В лодке четыре негра сушили весла. Когда мы и наша охрана вошли в лодку, я заметил, что языки у гребцов вырезаны. Мы двигались по безмолвному озеру словно во сне. Только длинные, тонкие, отделанные золотом весла тихо шелестели по воде. В синеве озера серебряными точками дрожали звезды. Я оглянулся и увидел темную громаду храма на фоне звезд. Черные немые подняли блестящие весла, и воины пересели позади и впереди нас с копьями и щитами. Все напоминало сказочный город времен Гарун-аль-Рашида или Сулеймана-бен-Дауда, и я подумал, как по-дурацки посреди всего этого выглядели мы с Конрадом в своих ботинках и грязных разорванных рубашках цвета хаки.

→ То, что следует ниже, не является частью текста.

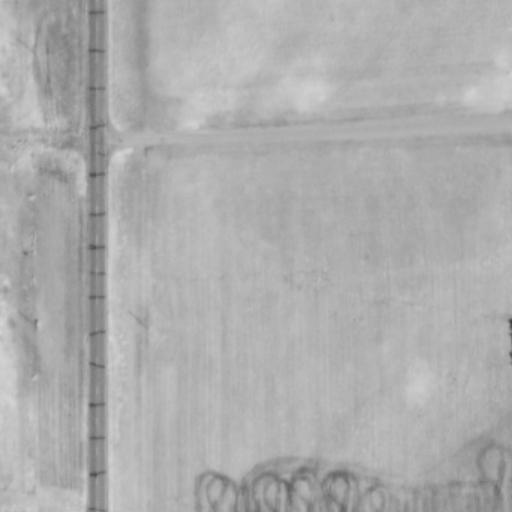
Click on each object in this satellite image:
road: (305, 129)
road: (48, 138)
road: (98, 255)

Лодка причалила к острову, и я увидел, что он весь опоясан каменной кладкой, поднимающейся широкими ступенями от самой воды в несколько рядов. Кирпичи на острове казались более древними, чем в городе, – возможно, сумерианцы застроили остров раньше, чем долину.
По истертым бесчисленными ногами ступеням мы подошли к огромным железным дверям храма. Горат отложил копье и щит, бросился на живот и ударился железным шлемом о порог. Должно быть, кто-то наблюдал за ним из бойницы, потому что с вершины башни прозвучала одна низкая переливающаяся нота, и двери тихо отворились, приглашая в сумрачный освещенный факелами коридор. Горат встал и пошел впереди, мы – вслед за ним, подталкиваемые копьями.
Мы стали подниматься по спиралеобразно расположенным ярусам башни. Изнутри башня казалась намного выше и больше, чем снаружи, и ее мрак, безмолвие и таинственность вызвали у меня дрожь. Лицо Конрада белело в темноте. Вокруг нас толпились тени прошедшего, хаотичные и устрашающие; мне казалось, будто призраки всех жрецов и их жертв, ходивших по этим галереям четыре тысячи лет назад, окружили нас в эту минуту. Тьма и забытые боги правили здесь бал.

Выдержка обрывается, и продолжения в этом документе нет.